Work instructions - With the pictures omitted, print exactly the lines below, from the one containing "人とのつながりを象徴する色です。" through the one containing "еха Погачара и", and nothing else.

Dataset records -
• • •

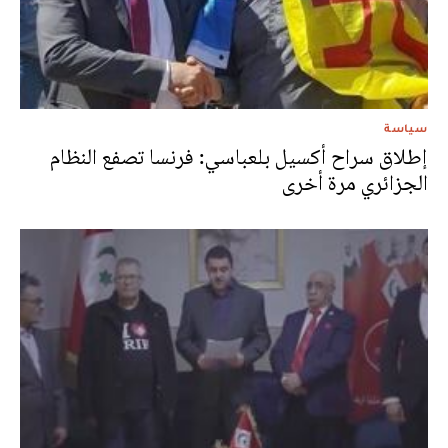
سياسة
إطلاق سراح أكسيل بلعباسي: فرنسا تصفع النظام
الجزائري مرة أخرى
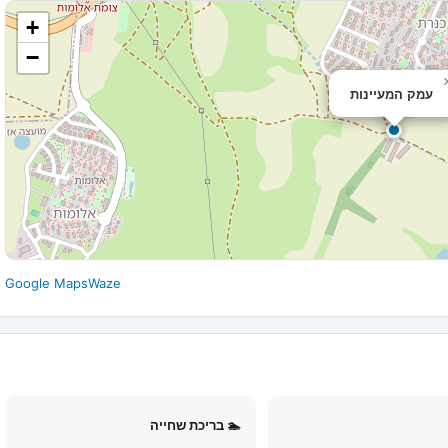
+
−
עמק המעיינות
Google Maps
Waze
🏊 בריכת שחייה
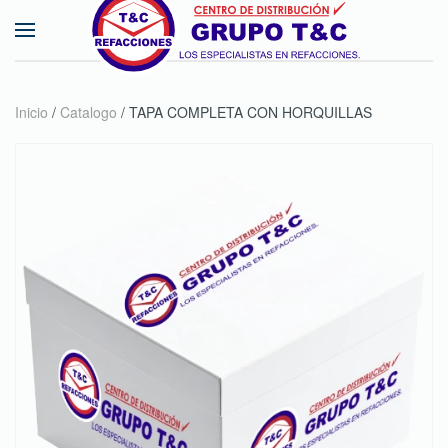
Skip to main content
Inicio
/
Catalogo
/ TAPA COMPLETA CON HORQUILLAS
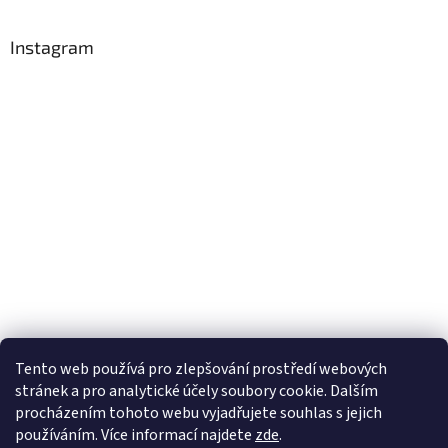
Instagram
Tento web používá
pro zlepšování prostředí webových
stránek a pro analytické účely
soubory cookie. Dalším
Sledovat na Instagramu
procházením tohoto webu vyjadřujete souhlas s jejich
používáním. Více informací
najdete
zde
.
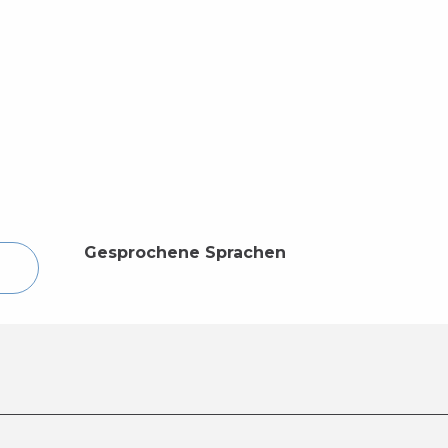
Gesprochene Sprachen
Gesprochene Sprachen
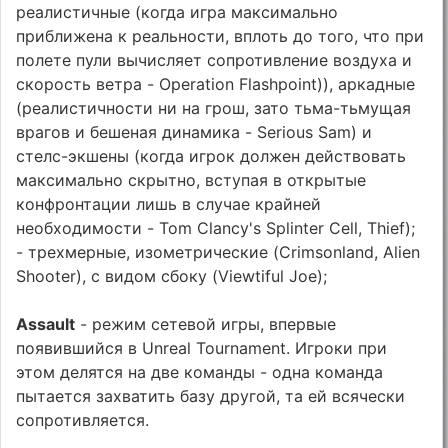
реалистичные (когда игра максимально
приближена к реальности, вплоть до того, что при
полете пули вычисляет сопротивление воздуха и
скорость ветра - Operation Flashpoint)), аркадные
(реалистичности ни на грош, зато тьма-тьмущая
врагов и бешеная динамика - Serious Sam) и
стелс-экшены (когда игрок должен действовать
максимально скрытно, вступая в открытые
конфронтации лишь в случае крайней
необходимости - Tom Clancy's Splinter Cell, Thief);
- трехмерные, изометрические (Crimsonland, Alien
Shooter), с видом сбоку (Viewtiful Joe);
Assault
- режим сетевой игры, впервые
появившийся в Unreal Tournament. Игроки при
этом делятся на две команды - одна команда
пытается захватить базу другой, та ей всячески
сопротивляется.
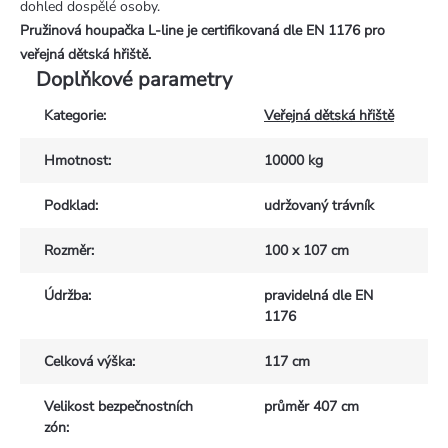
dohled dospělé osoby.
Pružinová houpačka L-line je certifikovaná dle EN 1176 pro
veřejná dětská hřiště.
Doplňkové parametry
Kategorie
:
Veřejná dětská hřiště
Hmotnost
:
10000 kg
Podklad
:
udržovaný trávník
Rozměr
:
100 x 107 cm
Údržba
:
pravidelná dle EN
1176
Celková výška
:
117 cm
Velikost bezpečnostních
průměr 407 cm
zón
:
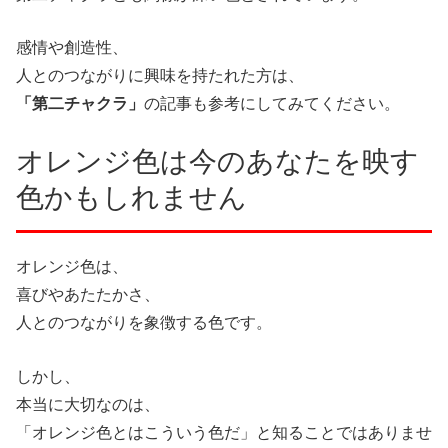
感情や創造性、
人とのつながりに興味を持たれた方は、
「第二チャクラ」
の記事も参考にしてみてください。
オレンジ色は今のあなたを映す
色かもしれません
オレンジ色は、
喜びやあたたかさ、
人とのつながりを象徴する色です。
しかし、
本当に大切なのは、
「オレンジ色とはこういう色だ」と知ることではありませ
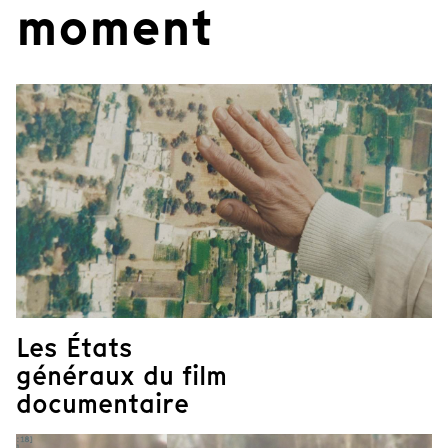
moment
Les États
généraux du film
documentaire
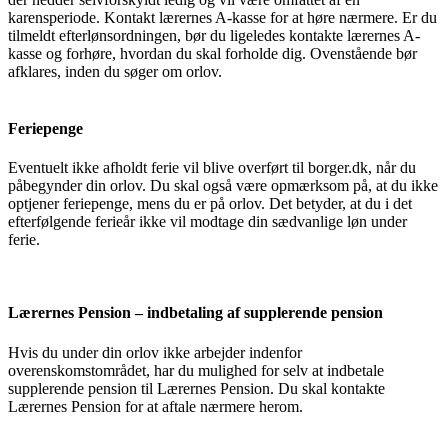
karensperiode. Kontakt lærernes A-kasse for at høre nærmere. Er du
tilmeldt efterlønsordningen, bør du ligeledes kontakte lærernes A-
kasse og forhøre, hvordan du skal forholde dig. Ovenstående bør
afklares, inden du søger om orlov.
Feriepenge
Eventuelt ikke afholdt ferie vil blive overført til borger.dk, når du
påbegynder din orlov. Du skal også være opmærksom på, at du ikke
optjener feriepenge, mens du er på orlov. Det betyder, at du i det
efterfølgende ferieår ikke vil modtage din sædvanlige løn under
ferie.
Lærernes Pension – indbetaling af supplerende pension
Hvis du under din orlov ikke arbejder indenfor
overenskomstområdet, har du mulighed for selv at indbetale
supplerende pension til Lærernes Pension. Du skal kontakte
Lærernes Pension for at aftale nærmere herom.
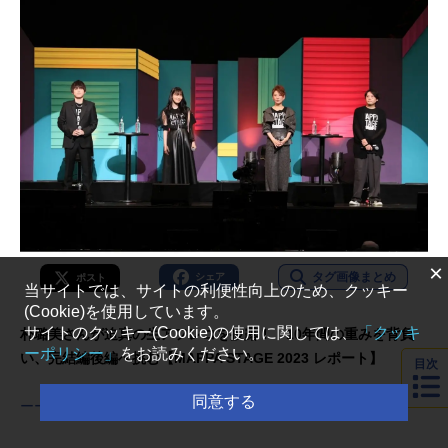
×
タグ画像まとめ
シェア
ポスト
当サイトでは、サイトの利便性向上のため、クッキー
(Cookie)を使用しています。
サイトのクッキー(Cookie)の使用に関しては、
「クッキ
朴璐美さんが迫真の生アフレコを披露！ 10年間の重みを背負
ーポリシー」
をお読みください。
い、完結編後編へ挑む【MAPPA STAGE 2023 レポート】
目次
同意する
ーー記事はこちら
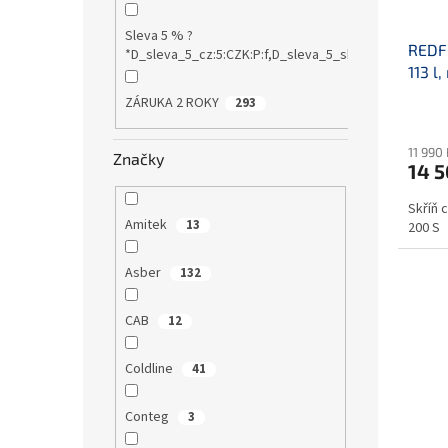
Sleva 5 % ?
REDFO
*D_sleva_5_cz:5:CZK:P:f,D_sleva_5_sk:5:EUR:P:f!S1:0
113 l,
ZÁRUKA 2 ROKY
293
11 990
Značky
14 5
Skříň c
Amitek
13
200 S
Asber
132
CAB
12
Coldline
41
Conteg
3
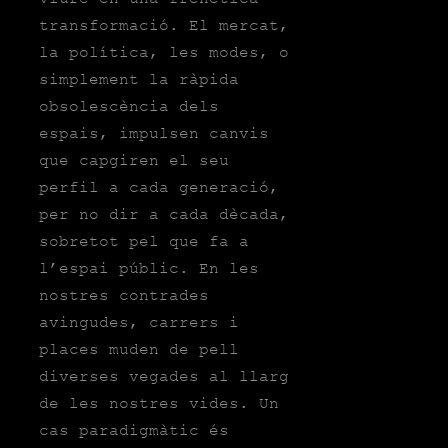
transformació. El mercat,
la política, les modes, o
simplement la ràpida
obsolescència dels
espais, impulsen canvis
que capgiren el seu
perfil a cada generació,
per no dir a cada dècada,
sobretot pel que fa a
l’espai públic. En les
nostres contrades
avingudes, carrers i
places muden de pell
diverses vegades al llarg
de les nostres vides. Un
cas paradigmàtic és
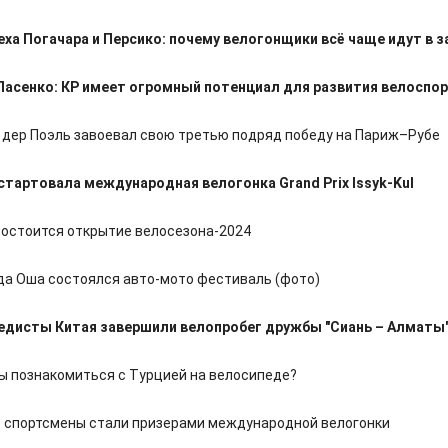
еха Погачара и Персико: почему велогонщики всё чаще идут в з
асенко: КР имеет огромный потенциал для развития велоспо
 дер Поэль завоевал свою третью подряд победу на Париж–Рубе
стартовала международная велогонка Grand Prix Issyk-Kul
состоится открытие велосезона-2024
да Оша состоялся авто-мото фестиваль (фото)
едисты Китая завершили велопробег дружбы "Сиань – Алматы
вы познакомиться с Турцией на велосипеде?
 спортсмены стали призерами международной велогонки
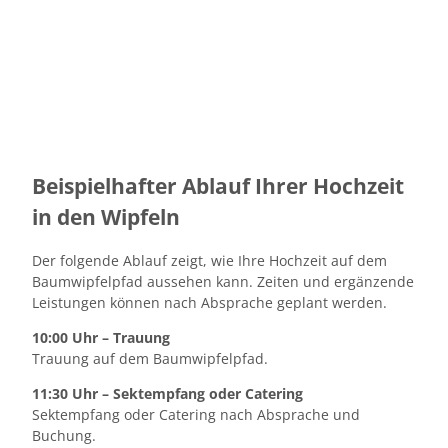
Beispielhafter Ablauf Ihrer Hochzeit
in den Wipfeln
Der folgende Ablauf zeigt, wie Ihre Hochzeit auf dem
Baumwipfelpfad aussehen kann. Zeiten und ergänzende
Leistungen können nach Absprache geplant werden.
10:00 Uhr – Trauung
Trauung auf dem Baumwipfelpfad.
11:30 Uhr – Sektempfang oder Catering
Sektempfang oder Catering nach Absprache und
Buchung.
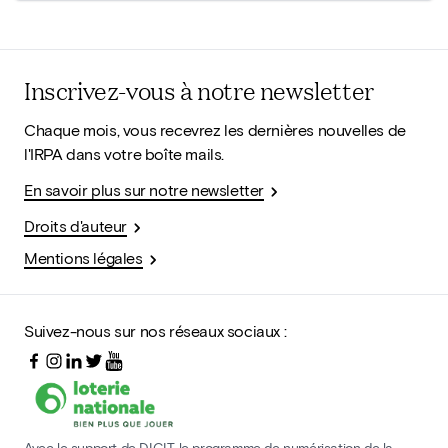
Inscrivez-vous à notre newsletter
Chaque mois, vous recevrez les dernières nouvelles de
l'IRPA dans votre boîte mails.
En savoir plus sur notre newsletter
Droits d'auteur
Mentions légales
Suivez-nous sur nos réseaux sociaux :
Avec le support de DIGIT, le programme de numérisation de la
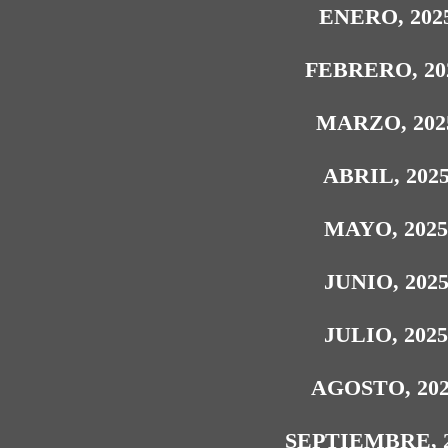
ENERO, 202
FEBRERO, 20
MARZO, 202
ABRIL, 202
MAYO, 202
JUNIO, 202
JULIO, 202
AGOSTO, 20
SEPTIEMBRE, 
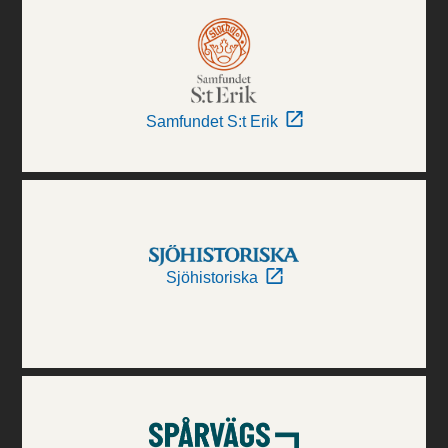
Samfundet S:t Erik
Sjöhistoriska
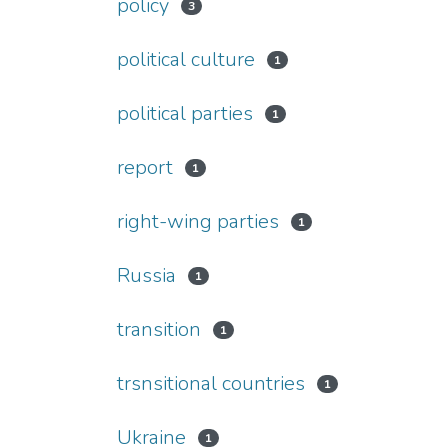
policy
3
political culture
1
political parties
1
report
1
right-wing parties
1
Russia
1
transition
1
trsnsitional countries
1
Ukraine
1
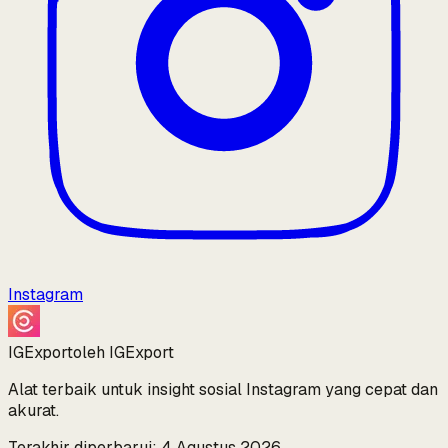
Instagram
IGExport
oleh IGExport
Alat terbaik untuk insight sosial Instagram yang cepat dan
akurat.
Terakhir diperbarui: 4 Agustus 2026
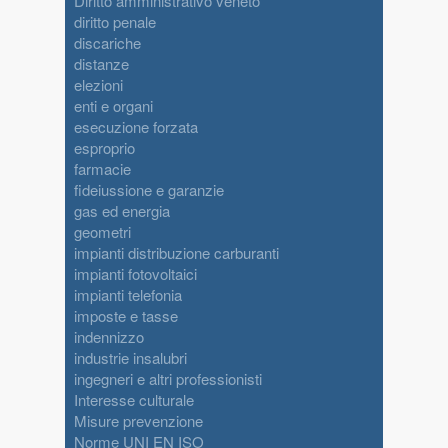
Diritto amministrativo veneto
diritto penale
discariche
distanze
elezioni
enti e organi
esecuzione forzata
esproprio
farmacie
fideiussione e garanzie
gas ed energia
geometri
impianti distribuzione carburanti
impianti fotovoltaici
impianti telefonia
imposte e tasse
indennizzo
industrie insalubri
ingegneri e altri professionisti
Interesse culturale
Misure prevenzione
Norme UNI EN ISO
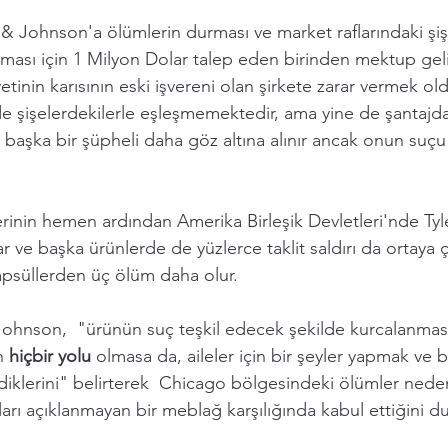
 Johnson'a ölümlerin durması ve market raflarındaki şiş
ması için 1 Milyon Dolar talep eden birinden mektup gelir
iyetinin karısının eski işvereni olan şirkete zarar vermek o
 de şişelerdekilerle eşleşmemektedir, ama yine de şantaj
 başka bir şüpheli daha göz altına alınır ancak onun suçu
rinin hemen ardından Amerika Birleşik Devletleri'nde Tyl
lar ve başka ürünlerde de yüzlerce taklit saldırı da ortaya 
kapsüllerden üç ölüm daha olur.
hnson,  "ürünün suç teşkil edecek şekilde kurcalanması
n 
hiçbir yolu
 olmasa da, aileler için bir şeyler yapmak ve bu
diklerini" belirterek  Chicago bölgesindeki ölümler neden
ları açıklanmayan bir meblağ karşılığında kabul ettiğini du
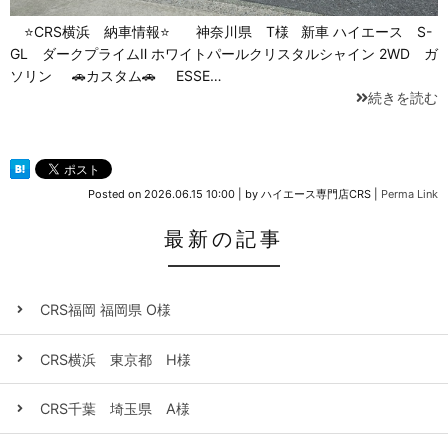
⭐CRS横浜 納車情報⭐ 神奈川県 T様 新車 ハイエース S-
GL ダークプライムⅡ ホワイトパールクリスタルシャイン 2WD ガ
ソリン 🚗カスタム🚗 ESSE…
続きを読む
Posted on
2026.06.15 10:00
|
by
ハイエース専門店CRS
|
Perma Link
最新の記事
CRS福岡 福岡県 O様
CRS横浜 東京都 H様
CRS千葉 埼玉県 A様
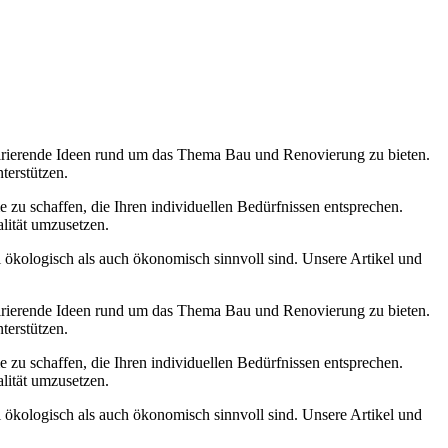
spirierende Ideen rund um das Thema Bau und Renovierung zu bieten.
terstützen.
 zu schaffen, die Ihren individuellen Bedürfnissen entsprechen.
alität umzusetzen.
hl ökologisch als auch ökonomisch sinnvoll sind. Unsere Artikel und
spirierende Ideen rund um das Thema Bau und Renovierung zu bieten.
terstützen.
 zu schaffen, die Ihren individuellen Bedürfnissen entsprechen.
alität umzusetzen.
hl ökologisch als auch ökonomisch sinnvoll sind. Unsere Artikel und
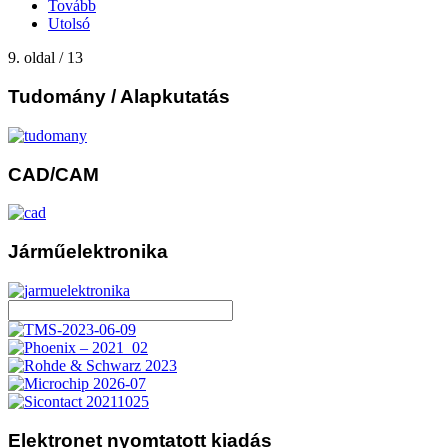
Tovább
Utolsó
9. oldal / 13
Tudomány
/ Alapkutatás
CAD/CAM
Járműelektronika
Elektronet
nyomtatott kiadás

• • •

Exercise response -
人とのつながりを象徴する色です。
しかし、
本当に大切なのは、
「オレンジ色とはこういう色だ」と知ることではありませ
moment
Les États
généraux du film
documentaire
karensperiode. Kontakt lærernes A-kasse for at høre nærmere. Er du
tilmeldt efterlønsordningen, bør du ligeledes kontakte lærernes A-
kasse og forhøre, hvordan du skal forholde dig. Ovenstående bør
afklares, inden du søger om orlov.
Feriepenge
Eventuelt ikke afholdt ferie vil blive overført til borger.dk, når du
påbegynder din orlov. Du skal også være opmærksom på, at du ikke
optjener feriepenge, mens du er på orlov. Det betyder, at du i det
efterfølgende ferieår ikke vil modtage din sædvanlige løn under
ferie.
Lærernes Pension – indbetaling af supplerende pension
Hvis du under din orlov ikke arbejder indenfor
overenskomstområdet, har du mulighed for selv at indbetale
supplerende pension til Lærernes Pension. Du skal kontakte
Lærernes Pension for at aftale nærmere herom.
×
タグ画像まとめ
シェア
ポスト
当サイトでは、サイトの利便性向上のため、クッキー
(Cookie)を使用しています。
サイトのクッキー(Cookie)の使用に関しては、
「クッキ
朴璐美さんが迫真の生アフレコを披露！ 10年間の重みを背負
ーポリシー」
をお読みください。
い、完結編後編へ挑む【MAPPA STAGE 2023 レポート】
目次
同意する
ーー記事はこちら
Sleva 5 % ?
REDFO
*D_sleva_5_cz:5:CZK:P:f,D_sleva_5_sk:5:EUR:P:f!S1:0
113 l,
ZÁRUKA 2 ROKY
293
11 990
Značky
14 5
Skříň c
Amitek
13
200 S
Asber
132
CAB
12
Coldline
41
Conteg
3
transformació. El mercat,
la política, les modes, o
simplement la ràpida
obsolescència dels
espais, impulsen canvis
que capgiren el seu
perfil a cada generació,
per no dir a cada dècada,
sobretot pel que fa a
l’espai públic. En les
nostres contrades
avingudes, carrers i
places muden de pell
diverses vegades al llarg
de les nostres vides. Un
cas paradigmàtic és
еха Погачара и Персико: почему велогонщики всё чаще идут в з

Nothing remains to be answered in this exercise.